Minneapolis Police Sgt. Ker Yang, the crisis intervention training coordinator for the ministry’s training unit, testified on the importance of recognizing when a person is in crisis and defusing the situation. Officers are trained in a critical decision-making model for dealing with people in crisis that calls on them to continually assess and reassess what is needed in the situation, he said. Chauvin took a 40-hour crisis response training course in 2016, in which actors portrayed people in crisis and officers had to defuse the situation, Yang testified.

In cross-examination, Yang said the crisis response model could potentially apply to the suspect as well as nearby observers. The training advises officers to appear confident, stay calm, keep space, speak slowly and softly, and avoid staring or making eye contact, he said.

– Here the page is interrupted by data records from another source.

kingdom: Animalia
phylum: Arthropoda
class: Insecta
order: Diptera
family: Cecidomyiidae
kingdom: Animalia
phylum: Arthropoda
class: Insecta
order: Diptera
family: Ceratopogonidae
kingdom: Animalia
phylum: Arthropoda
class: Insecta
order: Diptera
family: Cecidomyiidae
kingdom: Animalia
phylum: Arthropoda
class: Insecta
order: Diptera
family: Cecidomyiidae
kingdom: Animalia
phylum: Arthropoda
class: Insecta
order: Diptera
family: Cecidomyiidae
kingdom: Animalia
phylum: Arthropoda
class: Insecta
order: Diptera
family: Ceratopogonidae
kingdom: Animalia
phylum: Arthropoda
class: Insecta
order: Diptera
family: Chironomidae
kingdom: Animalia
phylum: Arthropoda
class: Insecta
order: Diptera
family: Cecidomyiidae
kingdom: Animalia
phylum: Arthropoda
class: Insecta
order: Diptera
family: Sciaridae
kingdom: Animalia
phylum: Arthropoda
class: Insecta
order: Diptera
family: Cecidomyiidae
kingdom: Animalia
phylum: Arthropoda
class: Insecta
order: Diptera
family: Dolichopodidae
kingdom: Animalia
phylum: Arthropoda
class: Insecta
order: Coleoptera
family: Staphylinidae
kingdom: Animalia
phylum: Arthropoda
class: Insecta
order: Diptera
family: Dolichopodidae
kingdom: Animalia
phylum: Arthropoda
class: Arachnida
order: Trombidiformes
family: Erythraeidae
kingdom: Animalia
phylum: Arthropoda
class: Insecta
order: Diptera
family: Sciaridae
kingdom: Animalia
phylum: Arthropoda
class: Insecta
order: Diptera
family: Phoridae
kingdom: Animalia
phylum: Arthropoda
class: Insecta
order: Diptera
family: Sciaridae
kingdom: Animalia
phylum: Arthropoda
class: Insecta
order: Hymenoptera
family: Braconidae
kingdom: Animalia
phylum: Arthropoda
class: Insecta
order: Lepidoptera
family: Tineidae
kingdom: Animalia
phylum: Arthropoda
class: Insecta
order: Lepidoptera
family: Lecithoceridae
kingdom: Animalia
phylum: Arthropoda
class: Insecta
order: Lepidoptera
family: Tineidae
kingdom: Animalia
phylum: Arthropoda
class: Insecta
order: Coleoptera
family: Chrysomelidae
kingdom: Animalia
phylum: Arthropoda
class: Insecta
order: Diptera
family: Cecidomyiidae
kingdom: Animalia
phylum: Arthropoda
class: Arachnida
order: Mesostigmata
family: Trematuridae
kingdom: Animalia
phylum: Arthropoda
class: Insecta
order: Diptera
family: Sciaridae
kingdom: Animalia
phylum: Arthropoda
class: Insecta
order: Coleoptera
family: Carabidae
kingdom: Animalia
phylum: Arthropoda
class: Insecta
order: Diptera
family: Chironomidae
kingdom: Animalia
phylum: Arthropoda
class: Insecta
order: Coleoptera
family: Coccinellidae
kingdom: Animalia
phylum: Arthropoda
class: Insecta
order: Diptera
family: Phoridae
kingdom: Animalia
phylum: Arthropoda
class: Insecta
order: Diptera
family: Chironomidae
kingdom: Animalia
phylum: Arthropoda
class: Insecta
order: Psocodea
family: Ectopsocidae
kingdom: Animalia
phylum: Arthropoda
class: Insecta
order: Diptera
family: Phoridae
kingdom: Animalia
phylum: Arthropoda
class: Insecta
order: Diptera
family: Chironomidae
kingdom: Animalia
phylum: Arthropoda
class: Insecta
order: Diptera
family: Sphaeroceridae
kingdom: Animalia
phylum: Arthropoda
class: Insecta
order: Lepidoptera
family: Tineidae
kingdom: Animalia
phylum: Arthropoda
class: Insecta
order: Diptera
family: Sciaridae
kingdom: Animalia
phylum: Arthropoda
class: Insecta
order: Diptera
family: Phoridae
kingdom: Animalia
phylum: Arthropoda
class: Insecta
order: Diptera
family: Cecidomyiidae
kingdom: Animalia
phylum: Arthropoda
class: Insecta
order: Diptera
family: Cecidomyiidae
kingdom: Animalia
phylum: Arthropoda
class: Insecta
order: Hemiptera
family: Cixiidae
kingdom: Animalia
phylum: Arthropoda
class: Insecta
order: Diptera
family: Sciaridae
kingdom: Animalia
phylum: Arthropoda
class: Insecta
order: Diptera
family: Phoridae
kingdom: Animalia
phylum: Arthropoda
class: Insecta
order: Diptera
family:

Minneapolis Police Officer Nicole Mackenzie, a medical response coordinator and CPR instructor, said officers are required to provide first aid and request emergency services when a person needs medical help. The department trains officers to determine the responsiveness level of a person in need of assistance. If the person does not respond, then the agent should check their airway, breathing and circulation, and if the person has no pulse, the agent should begin CPR immediately. She also said that it was not correct to say that if someone could speak, then they could breathe. In cross-examination, she said that a hostile crowd can make it difficult to focus on a patient.

Los Angeles Police Department Sgt. Jody stiger, a use of force expert, said the force Chauvin used against Floyd was excessive. “My opinion was that the force was excessive,” he told the court. Stiger reviewed the elements of the incident after Floyd’s death and conducted approximately 2,500 use of force reviews during his career.